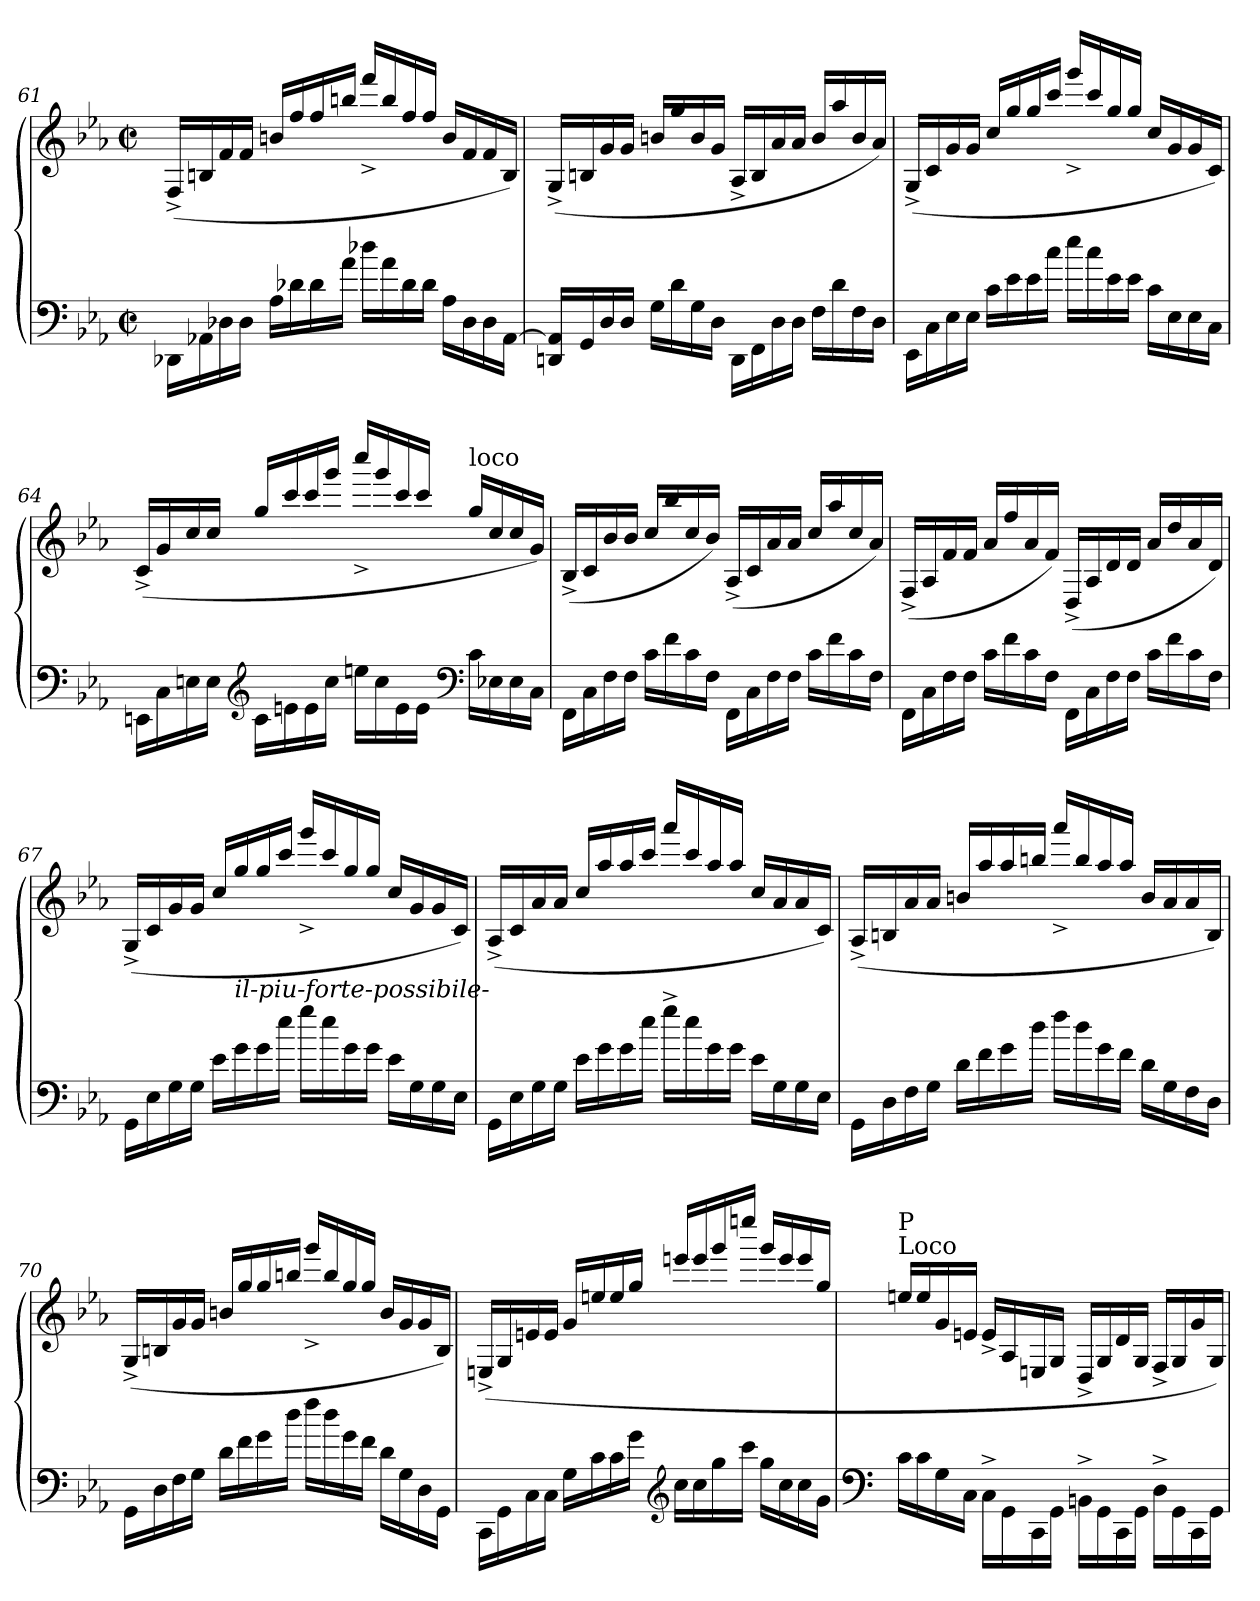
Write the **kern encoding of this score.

**kern	**kern
*part1	*part1
*staff2	*staff1
*clefF4	*clefG2
*k[b-e-a-]	*k[b-e-a-]
*c:	*c:
*M2/2	*M2/2
*met(c|)	*met(c|)
=61	=61
*	*^
16DD-X\LL	1ryy	(>16F^/LL
16AA-X\	.	16Bn/
16D-X\	.	16f/
16D-\JJ	.	16f/JJ
16A-\LL	.	16bn/LL
16d-X\	.	16ff/
16d-\	.	16ff/
16a-\JJ	.	16bbn/JJ
16dd-X\LL	.	16fff^/LL
16a-\	.	16bb/
16d-\	.	16ff/
16d-\JJ	.	16ff/JJ
16A-\LL	.	16b/LL
16D-\	.	16f/
16D-\	.	16f/
[16AA-\JJ	.	16B/JJ)
!!LO:LB:g=z	!!
=62	=62	=62
16DDn/ 16AA-/]LL	1ryy	(>16G^/LL
16GG/	.	16Bn/
16D/	.	16g/
16D/JJ	.	16g/JJ
16G\LL	.	16bn/LL
16d\	.	16gg/
16G\	.	16b/
16D\JJ	.	16g/JJ
16DD\LL	.	16A-^/LL
16FF\	.	16B/
16D\	.	16a-/
16D\JJ	.	16a-/JJ
16F\LL	.	16b/LL
16d\	.	16aa-/
16F\	.	16b/
16D\JJ	.	16a-/JJ)
=63	=63	=63
16EE-\LL	1ryy	(>16G^/LL
16C\	.	16c/
16E-\	.	16g/
16E-\JJ	.	16g/JJ
16c\LL	.	16cc/LL
16e-\	.	16gg/
16e-\	.	16gg/
16cc\JJ	.	16ccc/JJ
16ee-\LL	.	16ggg^/LL
16cc\	.	16ccc/
16e-\	.	16gg/
16e-\JJ	.	16gg/JJ
16c\LL	.	16cc/LL
16E-\	.	16g/
16E-\	.	16g/
16C\JJ	.	16c/JJ)
!!LO:LB:g=z	!!
=64	=64	=64
16EEn\LL	1ryy	(>16c^/LL
16C\	.	16g/
16En\	.	16cc/
16E\JJ	.	16cc/JJ
*clefG2	*	*
16c\LL	.	16gg/LL
16en\	.	16ccc/
16e\	.	16ccc/
16cc\JJ	.	16ggg/JJ
16een\LL	.	16cccc^/LL
16cc\	.	16ggg/
16e\	.	16ccc/
16e\JJ	.	16ccc/JJ
*clefF4	*	*
!	!	!LO:TX:a:t=loco
16c\LL	.	16gg/LL
16E-X\	.	16cc/
16E-\	.	16cc/
16C\JJ	.	16g/JJ)
=65	=65	=65
16FF\LL	1ryy	(>16B-^/LL
16C\	.	16c/
16F\	.	16b-/
16F\JJ	.	16b-/JJ
16c\LL	.	16cc/LL
16f\	.	16bb-/
16c\	.	16cc/
16F\JJ	.	16b-/JJ)
16FF\LL	.	(>16A-^/LL
16C\	.	16c/
16F\	.	16a-/
16F\JJ	.	16a-/JJ
16c\LL	.	16cc/LL
16f\	.	16aa-/
16c\	.	16cc/
16F\JJ	.	16a-/JJ)
!!LO:LB:g=z	!!
=66	=66	=66
16FF\LL	1ryy	(>16F^/LL
16C\	.	16A-/
16F\	.	16f/
16F\JJ	.	16f/JJ
16c\LL	.	16a-/LL
16f\	.	16ff/
16c\	.	16a-/
16F\JJ	.	16f/JJ)
16FF\LL	.	(>16D^/LL
16C\	.	16A-/
16F\	.	16d/
16F\JJ	.	16d/JJ
16c\LL	.	16a-/LL
16f\	.	16dd/
16c\	.	16a-/
16F\JJ	.	16d/JJ)
=67	=67	=67
16GG\LL	1ryy	(>16G^/LL
16E-\	.	16c/
16G\	.	16g/
16G\JJ	.	16g/JJ
16e-\LL	.	16cc/LL
!	!	!LO:TX:b:i:t=il-piu-forte-possibile-
16g\	.	16gg/
16g\	.	16gg/
16ee-\JJ	.	16ccc/JJ
16gg\LL	.	16ggg^/LL
16ee-\	.	16ccc/
16g\	.	16gg/
16g\JJ	.	16gg/JJ
16e-\LL	.	16cc/LL
16G\	.	16g/
16G\	.	16g/
16E-\JJ	.	16c/JJ)
!!LO:LB:g=z	!!
=68	=68	=68
16GG\LL	1ryy	(>16A-^/LL
16E-\	.	16c/
16G\	.	16a-/
16G\JJ	.	16a-/JJ
16e-\LL	.	16cc/LL
16g\	.	16aa-/
16g\	.	16aa-/
16ee-\JJ	.	16ccc/JJ
16gg^\LL	.	16aaa-/LL
16ee-\	.	16ccc/
16g\	.	16aa-/
16g\JJ	.	16aa-/JJ
16e-\LL	.	16cc/LL
16G\	.	16a-/
16G\	.	16a-/
16E-\JJ	.	16c/JJ)
=69	=69	=69
16GG\LL	1ryy	(>16A-^/LL
16D\	.	16Bn/
16F\	.	16a-/
16G\JJ	.	16a-/JJ
16d\LL	.	16bn/LL
16f\	.	16aa-/
16g\	.	16aa-/
16dd\JJ	.	16bbn/JJ
16ff\LL	.	16aaa-^/LL
16dd\	.	16bb/
16g\	.	16aa-/
16f\JJ	.	16aa-/JJ
16d\LL	.	16b/LL
16G\	.	16a-/
16F\	.	16a-/
16D\JJ	.	16B/JJ)
!!LO:PB:g=z	!!
=70	=70	=70
16GG\LL	1ryy	(>16G^/LL
16D\	.	16Bn/
16F\	.	16g/
16G\JJ	.	16g/JJ
16d\LL	.	16bn/LL
16f\	.	16gg/
16g\	.	16gg/
16dd\JJ	.	16bbn/JJ
16ff\LL	.	16ggg^/LL
16dd\	.	16bb/
16g\	.	16gg/
16f\JJ	.	16gg/JJ
16d\LL	.	16b/LL
16G\	.	16g/
16D\	.	16g/
16GG\JJ	.	16B/JJ)
=71	=71	=71
16CC\LL	1ryy	(>16En^/LL
16GG\	.	16G/
16C\	.	16en/
16C\JJ	.	16e/JJ
16G\LL	.	16g/LL
16c\	.	16een/
16c\	.	16ee/
16g\JJ	.	16gg/JJ
*clefG2	*	*
16cc\LL	.	16eeen/LL
16cc\	.	16eee/
16gg\	.	16ggg/
16ccc\JJ	.	16eeeen/JJ
16gg\LL	.	16ggg/LL
16cc\	.	16eee/
16cc\	.	16eee/
16g\JJ	.	16gg/JJ
!!LO:LB:g=z	!!
=72	=72	=72
*clefF4	*	*
!	!LO:TX:a:t=Loco	!
!	!LO:TX:a:t=P	!
16c\LL	4ryy	16een/LL
16c\	.	16ee/
16G\	.	16g/
16C\JJ	.	16en/JJ
16C^\LL	4e/	16e^/LL
16GG\	.	16A-/
16CC\	.	16En/
16GG\JJ	.	16G/JJ
16BBn^\LL	2ryy	16D^/LL
16GG\	.	16G/
16CC\	.	16d/
16GG\JJ	.	16G/JJ
16D^\LL	.	16F^/LL
16GG\	.	16G/
16CC\	.	16g/
16GG\JJ	.	16G/JJ)
*	*v	*v
=	=
*-	*-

[İstenen]: Yukarıdaki malzemede "kern" kelimesinin geçtiği tüm satırları bulun. Bu satırların her birini aynen kopyalayın.

[Yazılı Yanıt]:
Write the **kern encoding of this score.
**kern	**kern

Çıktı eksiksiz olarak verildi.